_WHAT YOU WILL DO_:
Continue the transcript of the conversation about postpartum care appointments from its last line.

_TEXT_:
-----

Kate Uttech: 27:37 I was going to say, yeah, we do that, you know, on a limited capacity. Usually those people who are really early, like we were talking about earlier where Jessica was saying, you know, before that five week mark. Those are the people where I’m going, I don’t want you to be packing everything up and carrying your baby in the car seat into my office and you’re going to do as much harm as good at that point. I’d rather come to someone at their home and then when they’re further out, they can transition to coming into my office — which for a lot of people, once they’re a few more weeks out, they actually appreciate sometimes, that reason to leave the house, reason to have some time to themselves. Or bring the baby with them is fine, but they can have something to go do, that can actually feel good at that point.
Anne Nicholson Weber: 28:24 Getting a breath of fresh air. Yeah, Suzanne?
Suzanne Badillo: 28:27 Um, absolutely the practical nature of the appointments is really, really important, you know. And that’s oftentimes one of the biggest barriers is how to even get there. But one quick note, you know: early on in the pandemic when we had to really kind of shut down and people weren’t coming out of their house, we opened up telehealth. And you know, one silver lining was we were able to see these women virtually, in their house through telehealth. And we’ve kept that. And especially in that early, early postpartum period, clearly we’re not going to do a hands-on exam, but we can see how they’re nursing or they’re getting in and out of bed or how they’re changing their diaper on the actual diapering diaper changing table and see how their back is. And it’s really been very enlightening, as well as empowering, you know, for women to really be able to do their exercises and get some relief within their home without much disruption in their day.
Anne Nicholson Weber: 29:32 That’s such a great point. I’m really glad you raised that. So there are really three options, and one is in office, one is virtual and one is in home, and each of those might be appropriate for different women at different points. Yeah, Jessica.

-----

_DATASET EXCERPTS_:
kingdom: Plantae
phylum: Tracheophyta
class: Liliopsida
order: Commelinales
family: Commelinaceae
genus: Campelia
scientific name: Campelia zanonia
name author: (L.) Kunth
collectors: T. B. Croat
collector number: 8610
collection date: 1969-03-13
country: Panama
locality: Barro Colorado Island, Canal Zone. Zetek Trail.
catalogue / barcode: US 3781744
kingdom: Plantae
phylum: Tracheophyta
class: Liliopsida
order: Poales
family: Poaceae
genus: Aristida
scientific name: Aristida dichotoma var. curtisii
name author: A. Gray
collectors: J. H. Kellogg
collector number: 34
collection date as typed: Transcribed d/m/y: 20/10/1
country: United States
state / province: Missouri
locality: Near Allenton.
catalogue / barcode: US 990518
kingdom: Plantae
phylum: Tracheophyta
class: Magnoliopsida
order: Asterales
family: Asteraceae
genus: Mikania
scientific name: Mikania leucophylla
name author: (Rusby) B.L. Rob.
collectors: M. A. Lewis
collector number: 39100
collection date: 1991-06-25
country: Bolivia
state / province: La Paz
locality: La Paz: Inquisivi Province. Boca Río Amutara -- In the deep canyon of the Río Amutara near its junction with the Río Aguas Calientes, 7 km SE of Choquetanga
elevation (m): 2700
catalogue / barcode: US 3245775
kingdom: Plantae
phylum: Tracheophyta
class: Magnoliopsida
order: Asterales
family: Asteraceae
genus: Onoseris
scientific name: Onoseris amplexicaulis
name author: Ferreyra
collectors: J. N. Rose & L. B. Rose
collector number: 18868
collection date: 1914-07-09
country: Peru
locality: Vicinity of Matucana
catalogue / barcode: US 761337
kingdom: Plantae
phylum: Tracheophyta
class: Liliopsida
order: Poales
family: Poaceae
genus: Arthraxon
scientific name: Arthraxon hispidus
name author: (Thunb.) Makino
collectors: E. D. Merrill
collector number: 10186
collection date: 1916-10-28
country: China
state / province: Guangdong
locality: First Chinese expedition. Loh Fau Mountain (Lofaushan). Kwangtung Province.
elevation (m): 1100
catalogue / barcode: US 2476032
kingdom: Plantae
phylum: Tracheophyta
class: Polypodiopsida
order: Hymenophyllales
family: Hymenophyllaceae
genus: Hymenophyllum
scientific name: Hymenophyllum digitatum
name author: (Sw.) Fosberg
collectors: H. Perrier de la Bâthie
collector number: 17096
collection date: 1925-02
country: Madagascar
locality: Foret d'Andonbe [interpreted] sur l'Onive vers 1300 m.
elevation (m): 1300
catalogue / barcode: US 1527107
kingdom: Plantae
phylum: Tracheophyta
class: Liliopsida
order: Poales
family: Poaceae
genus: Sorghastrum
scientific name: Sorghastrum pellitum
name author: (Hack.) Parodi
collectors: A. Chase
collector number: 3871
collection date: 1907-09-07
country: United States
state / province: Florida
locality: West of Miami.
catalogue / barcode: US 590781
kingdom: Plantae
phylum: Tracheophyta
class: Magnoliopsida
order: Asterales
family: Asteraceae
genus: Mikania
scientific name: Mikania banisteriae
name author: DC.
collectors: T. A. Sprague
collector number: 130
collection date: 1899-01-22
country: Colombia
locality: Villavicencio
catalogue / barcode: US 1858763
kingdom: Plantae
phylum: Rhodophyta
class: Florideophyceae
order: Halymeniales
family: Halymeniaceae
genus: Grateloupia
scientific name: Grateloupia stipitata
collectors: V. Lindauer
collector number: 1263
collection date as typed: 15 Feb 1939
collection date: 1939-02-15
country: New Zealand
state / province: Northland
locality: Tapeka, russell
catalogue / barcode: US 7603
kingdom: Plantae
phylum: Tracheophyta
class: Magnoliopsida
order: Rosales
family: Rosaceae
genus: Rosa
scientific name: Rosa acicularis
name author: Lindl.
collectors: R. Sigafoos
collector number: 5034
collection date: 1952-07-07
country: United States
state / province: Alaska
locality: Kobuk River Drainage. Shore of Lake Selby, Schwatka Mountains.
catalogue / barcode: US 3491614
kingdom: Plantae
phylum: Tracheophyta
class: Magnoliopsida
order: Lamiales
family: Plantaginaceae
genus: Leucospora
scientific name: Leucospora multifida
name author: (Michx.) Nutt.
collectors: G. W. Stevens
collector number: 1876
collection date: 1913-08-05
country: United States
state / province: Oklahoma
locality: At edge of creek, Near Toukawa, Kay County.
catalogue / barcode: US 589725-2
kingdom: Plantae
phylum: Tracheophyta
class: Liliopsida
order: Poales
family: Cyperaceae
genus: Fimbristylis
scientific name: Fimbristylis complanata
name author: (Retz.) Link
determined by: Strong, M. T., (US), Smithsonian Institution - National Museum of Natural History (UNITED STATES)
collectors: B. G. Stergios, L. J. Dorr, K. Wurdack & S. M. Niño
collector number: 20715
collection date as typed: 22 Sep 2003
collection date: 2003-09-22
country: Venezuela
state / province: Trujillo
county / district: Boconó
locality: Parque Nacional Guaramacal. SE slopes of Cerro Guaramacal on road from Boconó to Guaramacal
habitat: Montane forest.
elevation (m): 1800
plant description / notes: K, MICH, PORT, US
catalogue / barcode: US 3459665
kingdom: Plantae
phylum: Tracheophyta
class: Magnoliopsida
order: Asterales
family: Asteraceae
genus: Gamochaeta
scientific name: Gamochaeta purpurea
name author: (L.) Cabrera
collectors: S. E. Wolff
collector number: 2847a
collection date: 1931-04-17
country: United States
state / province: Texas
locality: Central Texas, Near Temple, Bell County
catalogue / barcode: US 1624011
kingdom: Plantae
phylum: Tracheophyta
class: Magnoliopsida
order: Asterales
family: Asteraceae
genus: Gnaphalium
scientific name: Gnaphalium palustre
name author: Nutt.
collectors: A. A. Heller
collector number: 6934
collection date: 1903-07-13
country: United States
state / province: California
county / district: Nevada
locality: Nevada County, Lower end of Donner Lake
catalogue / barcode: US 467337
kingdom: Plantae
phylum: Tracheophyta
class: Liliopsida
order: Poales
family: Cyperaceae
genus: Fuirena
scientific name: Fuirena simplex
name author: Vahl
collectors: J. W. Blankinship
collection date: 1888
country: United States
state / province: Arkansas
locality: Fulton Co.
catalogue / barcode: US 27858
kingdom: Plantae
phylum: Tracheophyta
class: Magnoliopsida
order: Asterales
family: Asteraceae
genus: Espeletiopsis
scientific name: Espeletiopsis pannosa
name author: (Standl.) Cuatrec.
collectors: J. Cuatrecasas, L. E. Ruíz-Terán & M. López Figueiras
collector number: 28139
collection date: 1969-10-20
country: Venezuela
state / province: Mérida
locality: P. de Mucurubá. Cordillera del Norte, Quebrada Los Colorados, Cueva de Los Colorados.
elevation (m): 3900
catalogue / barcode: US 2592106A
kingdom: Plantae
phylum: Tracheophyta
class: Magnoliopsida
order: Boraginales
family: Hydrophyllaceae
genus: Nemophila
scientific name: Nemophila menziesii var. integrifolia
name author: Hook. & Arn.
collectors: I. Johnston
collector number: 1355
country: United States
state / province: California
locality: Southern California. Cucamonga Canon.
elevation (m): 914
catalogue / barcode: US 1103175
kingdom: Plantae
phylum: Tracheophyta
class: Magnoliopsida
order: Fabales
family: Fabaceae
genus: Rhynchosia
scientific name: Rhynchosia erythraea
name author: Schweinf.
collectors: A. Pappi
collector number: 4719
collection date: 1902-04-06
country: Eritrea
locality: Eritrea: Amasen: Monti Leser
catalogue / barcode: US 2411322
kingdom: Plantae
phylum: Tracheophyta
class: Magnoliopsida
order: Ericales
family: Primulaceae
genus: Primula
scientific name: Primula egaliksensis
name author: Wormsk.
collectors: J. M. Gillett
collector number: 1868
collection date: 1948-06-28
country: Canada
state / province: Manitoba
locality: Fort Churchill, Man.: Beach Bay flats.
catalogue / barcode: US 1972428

-----

_RESULT_:
Jessica Kerr: 29:45 And then just another thing that I thought about with in-home too is that — just going on what Suzanne said — you get to see how they live. And so a lot of times you can’t really recreate that in the clinic. Sometimes it’ll be like, “I have trouble every time I turn to the right”, and then I go and see them in their house and I see the exact place that they’re telling me they have pain or incontinence when they’re turning to the right. And so that helps me just get a little bit more information about what it is that they need and what we can adjust in their own home environment to help with their symptoms as well.
Anne Nicholson Weber: 30:18 Yeah. That makes so much sense. Well, let me ask you all now, what didn’t I ask that I should have? What is important to get out there that I didn’t give you a chance to say?
Sapna Patel: 30:28 I would just say, don’t suffer in silence, you know. To any woman out there, we’re here for you. Like there’s so many pelvic PTs now in the Chicagoland area. And you know, get help. Just even if it’s one session. Understand your pelvic floor. See what you can do and let us educate you. Like Suzanne said, that first session is so important, it can make all the difference in the world.
Jessica Kerr: 30:51 And then the other thing too is, don’t wait until after you’ve had the baby. Like when I was pregnant, I was having diastasis symptoms while I was pregnant and I went to a pelvic health pt. So there’s a lot of things that we can also help you with while you’re pregnant.
Anne Nicholson Weber: 31:07 And that is a whole other podcast episode <laugh>. Great. Yes, thank you so much. I really appreciate your, uh, participation and I’ve learned a great deal and I imagine some of our listeners will as well. Thank you. Thank you.